Nearly 100 Chihuahuas rescued from Socorro property

Nearly 100 Chihuahuas rescued from Socorro property

98 Chihuahuas – including more than a dozen pregnant ones – were rescued from a property in Socorro Thursday.

SOCORRO, N.M. — 98 Chihuahuas – including more than a dozen pregnant ones – were rescued from a property in Socorro Thursday.

The woman helping to lead the rescue is Chelsea Worley, director of operations for the East Mountain Companion Animal Project.

“It looked like a junkyard. It was – it was awful,” Worley said. “Poor things are just covered in ticks and fleas. It was awful. But then we went inside of the house. There was just dogs everywhere. They were covering the floor. They’re everywhere. So we just sort of started picking them up as fast as we could, moving them outside.”

Worley said it was a textbook hoarding case uncovered by Socorro Adult Protective Services. She said there are three adults living at the property.
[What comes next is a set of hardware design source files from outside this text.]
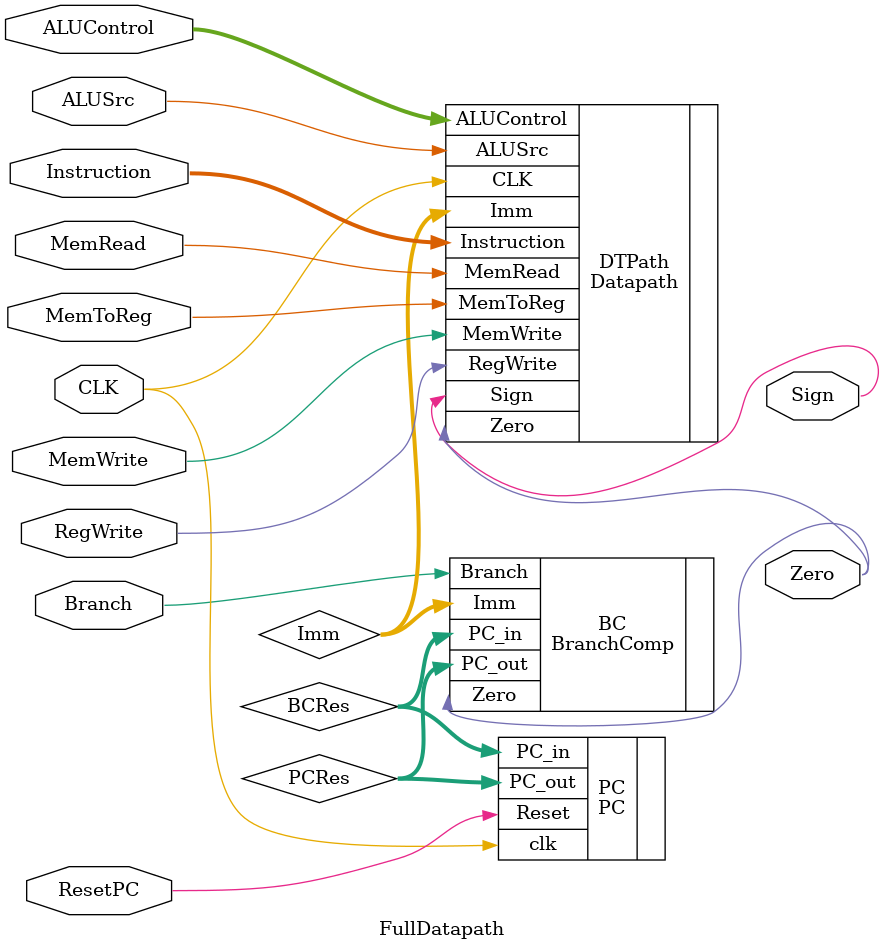
<source format=v>
module FullDatapath
(
	input CLK, RegWrite, ALUSrc, MemWrite, MemRead, MemToReg, Branch, ResetPC,
	input [3:0] ALUControl,
	input [31:0] Instruction,
	output Sign, Zero
);

	wire [4:0] WR;
	wire [31:0] RD1, RD2, SrcB, ALUResult, RD, SE, WD, BCRes, PCRes, Imm;
	wire ALU_carry;
	
	PC PC
	(
		.clk(CLK),
		.Reset(ResetPC),
		.PC_in(BCRes),
		.PC_out(PCRes)
	);
	
//	InstructionMemory IM
//	(
//		.Address(PCRes),
//		.Instruction(Instruction)
//	);
	
	Datapath DTPath
	(
		.CLK(CLK),
		.RegWrite(RegWrite),
		.ALUSrc(ALUSrc),
		.ALUControl(ALUControl),
		.MemWrite(MemWrite),
		.MemRead(MemRead),
		.MemToReg(MemToReg),
		.Instruction(Instruction),
		.Sign(Sign),
		.Zero(Zero),
		.Imm(Imm)
	);
	
	BranchComp BC
	(
		.PC_in(BCRes),
		.PC_out(PCRes),
		.Imm(Imm),
		.Branch(Branch),
		.Zero(Zero)
	);
endmodule 
</source>
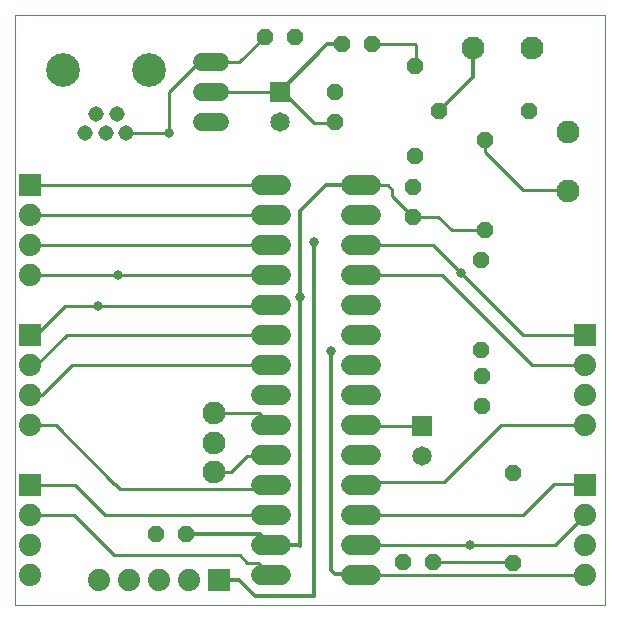
<source format=gtl>
G75*
G70*
%OFA0B0*%
%FSLAX24Y24*%
%IPPOS*%
%LPD*%
%AMOC8*
5,1,8,0,0,1.08239X$1,22.5*
%
%ADD10C,0.0000*%
%ADD11R,0.0740X0.0740*%
%ADD12C,0.0740*%
%ADD13C,0.0650*%
%ADD14C,0.0515*%
%ADD15C,0.1122*%
%ADD16C,0.0600*%
%ADD17R,0.0650X0.0650*%
%ADD18C,0.0650*%
%ADD19OC8,0.0520*%
%ADD20C,0.0760*%
%ADD21C,0.0100*%
%ADD22C,0.0120*%
%ADD23C,0.0317*%
D10*
X000151Y000101D02*
X000151Y019786D01*
X019836Y019786D01*
X019836Y000101D01*
X000151Y000101D01*
D11*
X000651Y004101D03*
X006950Y000947D03*
X019151Y004101D03*
X019151Y009101D03*
X000651Y009101D03*
X000651Y014101D03*
D12*
X000651Y013101D03*
X000651Y012101D03*
X000651Y011101D03*
X000651Y008101D03*
X000651Y007101D03*
X000651Y006101D03*
X000651Y003101D03*
X000651Y002101D03*
X000651Y001101D03*
X002950Y000947D03*
X003950Y000947D03*
X004950Y000947D03*
X005950Y000947D03*
X019151Y001101D03*
X019151Y002101D03*
X019151Y003101D03*
X019151Y006101D03*
X019151Y007101D03*
X019151Y008101D03*
D13*
X012015Y008101D02*
X011366Y008101D01*
X011366Y009101D02*
X012015Y009101D01*
X012015Y010101D02*
X011366Y010101D01*
X011366Y011101D02*
X012015Y011101D01*
X012015Y012101D02*
X011366Y012101D01*
X011366Y013101D02*
X012015Y013101D01*
X012015Y014101D02*
X011366Y014101D01*
X009015Y014101D02*
X008366Y014101D01*
X008366Y013101D02*
X009015Y013101D01*
X009015Y012101D02*
X008366Y012101D01*
X008366Y011101D02*
X009015Y011101D01*
X009015Y010101D02*
X008366Y010101D01*
X008366Y009101D02*
X009015Y009101D01*
X009015Y008101D02*
X008366Y008101D01*
X008366Y007101D02*
X009015Y007101D01*
X009015Y006101D02*
X008366Y006101D01*
X008366Y005101D02*
X009015Y005101D01*
X009015Y004101D02*
X008366Y004101D01*
X008366Y003101D02*
X009015Y003101D01*
X009015Y002101D02*
X008366Y002101D01*
X008366Y001101D02*
X009015Y001101D01*
X011366Y001101D02*
X012015Y001101D01*
X012015Y002101D02*
X011366Y002101D01*
X011366Y003101D02*
X012015Y003101D01*
X012015Y004101D02*
X011366Y004101D01*
X011366Y005101D02*
X012015Y005101D01*
X012015Y006101D02*
X011366Y006101D01*
X011366Y007101D02*
X012015Y007101D01*
D14*
X003861Y015843D03*
X003191Y015843D03*
X002491Y015843D03*
X002861Y016463D03*
X003551Y016463D03*
D15*
X004628Y017943D03*
X001754Y017943D03*
D16*
X006387Y018195D02*
X006987Y018195D01*
X006987Y017195D02*
X006387Y017195D01*
X006387Y016195D02*
X006987Y016195D01*
D17*
X008978Y017207D03*
X013730Y006073D03*
D18*
X013730Y005073D03*
X008978Y016207D03*
D19*
X010817Y016195D03*
X010817Y017195D03*
X011053Y018802D03*
X012053Y018802D03*
X013498Y018077D03*
X014297Y016577D03*
X015832Y015617D03*
X017297Y016577D03*
X013498Y015077D03*
X013435Y014046D03*
X013435Y013046D03*
X015691Y011613D03*
X015832Y012617D03*
X015691Y008613D03*
X015710Y007735D03*
X015710Y006735D03*
X016754Y004494D03*
X016754Y001494D03*
X014108Y001526D03*
X013108Y001526D03*
X005852Y002461D03*
X004852Y002461D03*
X008486Y019057D03*
X009486Y019057D03*
D20*
X015423Y018676D03*
X017391Y018676D03*
X018584Y015884D03*
X018584Y013916D03*
X006801Y006502D03*
X006801Y005518D03*
X006801Y004534D03*
D21*
X007354Y004534D01*
X007906Y005086D01*
X008676Y005086D01*
X008691Y005101D01*
X008655Y004137D02*
X008691Y004101D01*
X008549Y003959D01*
X003655Y003959D01*
X003478Y004137D01*
X003475Y004137D01*
X001511Y006101D01*
X000651Y006101D01*
X000651Y007101D02*
X001058Y007101D01*
X002050Y008093D01*
X008683Y008093D01*
X008691Y008101D01*
X008691Y009101D02*
X008669Y009122D01*
X001892Y009122D01*
X000871Y008101D01*
X000651Y008101D01*
X000651Y009101D02*
X000842Y009101D01*
X001813Y010072D01*
X002921Y010072D01*
X008661Y010072D01*
X008691Y010101D01*
X008691Y011101D02*
X000651Y011101D01*
X000651Y012101D02*
X008691Y012101D01*
X008691Y013101D02*
X000651Y013101D01*
X000651Y014101D02*
X008691Y014101D01*
X011691Y014101D02*
X012582Y014101D01*
X012733Y013949D01*
X012733Y013747D01*
X013435Y013046D01*
X014270Y013046D01*
X014712Y012604D01*
X015820Y012604D01*
X015832Y012617D01*
X015028Y011180D02*
X014107Y012101D01*
X011691Y012101D01*
X011691Y011101D02*
X014395Y011101D01*
X017402Y008093D01*
X019144Y008093D01*
X019151Y008101D01*
X019151Y009101D02*
X019130Y009122D01*
X017086Y009122D01*
X015028Y011180D01*
X018551Y013949D02*
X018584Y013916D01*
X018551Y013949D02*
X017086Y013949D01*
X015832Y015203D01*
X015832Y015617D01*
X013498Y018077D02*
X013525Y018104D01*
X013525Y018776D01*
X013500Y018802D01*
X012053Y018802D01*
X010122Y016165D02*
X009080Y017207D01*
X008978Y017207D01*
X008966Y017195D01*
X006687Y017195D01*
X006687Y018195D02*
X006296Y018195D01*
X005295Y017194D01*
X005295Y015848D01*
X003866Y015848D01*
X003861Y015843D01*
X006687Y018195D02*
X007624Y018195D01*
X008486Y019057D01*
X010122Y016165D02*
X010786Y016165D01*
X010817Y016195D01*
X008289Y006502D02*
X006801Y006502D01*
X008289Y006502D02*
X008691Y006101D01*
X011691Y006101D02*
X011718Y006073D01*
X013730Y006073D01*
X014474Y004216D02*
X011806Y004216D01*
X011691Y004101D01*
X011691Y003101D02*
X017079Y003101D01*
X018115Y004137D01*
X019115Y004137D01*
X019151Y004101D01*
X019151Y003101D02*
X018151Y002101D01*
X011691Y002101D01*
X011691Y001101D02*
X019151Y001101D01*
X016754Y001494D02*
X016722Y001526D01*
X014108Y001526D01*
X014474Y004216D02*
X016359Y006101D01*
X019151Y006101D01*
X008691Y003101D02*
X008683Y003108D01*
X003158Y003108D01*
X002165Y004101D01*
X000651Y004101D01*
X000651Y003101D02*
X002137Y003101D01*
X003475Y001763D01*
X007669Y001763D01*
X007906Y001525D01*
X008266Y001525D01*
X008691Y001101D01*
D22*
X008144Y000417D02*
X010122Y000417D01*
X010122Y012208D01*
X009647Y013237D02*
X010511Y014101D01*
X011691Y014101D01*
X009647Y013237D02*
X009647Y010388D01*
X009647Y002079D01*
X009626Y002101D01*
X008691Y002101D01*
X008330Y002461D01*
X005852Y002461D01*
X006950Y000947D02*
X007614Y000947D01*
X008144Y000417D01*
X010676Y001288D02*
X010834Y001130D01*
X011662Y001130D01*
X011691Y001101D01*
X010676Y001288D02*
X010676Y008568D01*
X014297Y016577D02*
X015423Y017703D01*
X015423Y018676D01*
X011053Y018802D02*
X010572Y018802D01*
X008978Y017207D01*
D23*
X005295Y015848D03*
X010122Y012208D03*
X009647Y010388D03*
X010676Y008568D03*
X015028Y011180D03*
X003606Y011095D03*
X002921Y010072D03*
X015309Y002109D03*
M02*

</source>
“They were picking and choosing who they wanted to keep. They didn’t want us to take all of the dogs. They also had other pets, there was guinea pigs, birds,” Worley said. “All of them seem to be very physically able to take care of the animals and ask for help, and they just hadn’t.”
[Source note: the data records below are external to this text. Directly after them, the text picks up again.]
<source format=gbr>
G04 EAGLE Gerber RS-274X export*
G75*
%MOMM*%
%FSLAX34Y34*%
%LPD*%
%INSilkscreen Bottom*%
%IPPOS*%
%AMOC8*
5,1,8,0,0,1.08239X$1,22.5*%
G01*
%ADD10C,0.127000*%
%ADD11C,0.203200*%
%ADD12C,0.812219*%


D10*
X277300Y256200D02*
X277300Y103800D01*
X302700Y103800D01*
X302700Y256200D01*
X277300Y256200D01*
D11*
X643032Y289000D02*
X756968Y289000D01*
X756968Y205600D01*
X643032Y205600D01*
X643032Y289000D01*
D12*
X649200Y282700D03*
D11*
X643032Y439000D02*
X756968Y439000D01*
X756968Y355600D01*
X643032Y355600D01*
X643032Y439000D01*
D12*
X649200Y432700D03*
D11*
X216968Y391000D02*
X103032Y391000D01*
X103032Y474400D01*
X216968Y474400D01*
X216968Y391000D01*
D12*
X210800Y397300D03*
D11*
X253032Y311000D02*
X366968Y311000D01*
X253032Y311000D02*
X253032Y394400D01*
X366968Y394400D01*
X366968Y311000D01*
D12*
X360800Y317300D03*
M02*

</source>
Protective services reportedly called a local lap dog rescue first, but it didn’t have the manpower.

“This is our fourth or fifth big case like this that we’ve done,” Worley said. “So when they, you know, sent me a message, we jumped on board.”
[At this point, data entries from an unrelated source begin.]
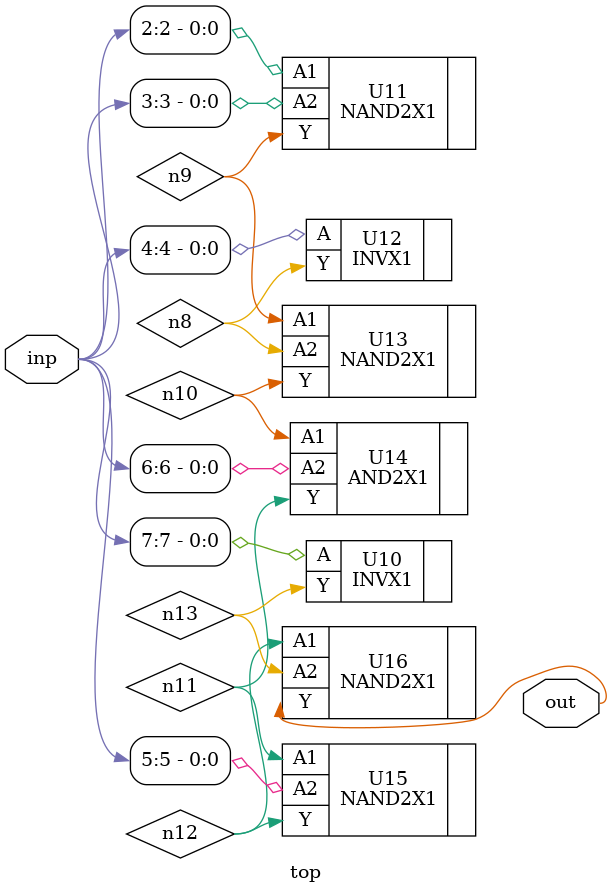
<source format=sv>


module top ( inp, out );
  input [7:0] inp;
  output out;
  wire   n8, n9, n10, n11, n12, n13;

  INVX1 U10 ( .A(inp[7]), .Y(n13) );
  NAND2X1 U11 ( .A1(inp[2]), .A2(inp[3]), .Y(n9) );
  INVX1 U12 ( .A(inp[4]), .Y(n8) );
  NAND2X1 U13 ( .A1(n9), .A2(n8), .Y(n10) );
  AND2X1 U14 ( .A1(n10), .A2(inp[6]), .Y(n11) );
  NAND2X1 U15 ( .A1(n11), .A2(inp[5]), .Y(n12) );
  NAND2X1 U16 ( .A1(n12), .A2(n13), .Y(out) );
endmodule


</source>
Worley said it was deja vu – this time last year she was treating and finding homes for more than 60 Chihuahuas she helped rescue from a crash near Vaughn.

Her rescue took 61 from this case in Socorro and paired them with more than a dozen fosters.

“It feels very similar where we are just scrambling, who can foster, who can donate, we, you know, we have to get our vets on staff ready for whatever might come in,” she said.

Animal Humane, Best Friends Animal Society, Española Humane, and a few other rescues took the rest of the Chihuahuas.

“Overall, pregnancy is gonna be the biggest issue,” Worley said.

Fifteen of the dogs are expected to give birth soon.

“Once all these moms give birth, we’re gonna have 30 to 40 more,” she said. “So that really could have been prevented just with spay and neuter.”

Worley said there are still at least half a dozen dogs on the property since the owners didn’t give permission to take all of them. She thinks Animal Control is getting a warrant to take the remainder.

Worley says they need donations right now – and will need adopters to step up in about two months when a majority of the dogs will be ready for homes.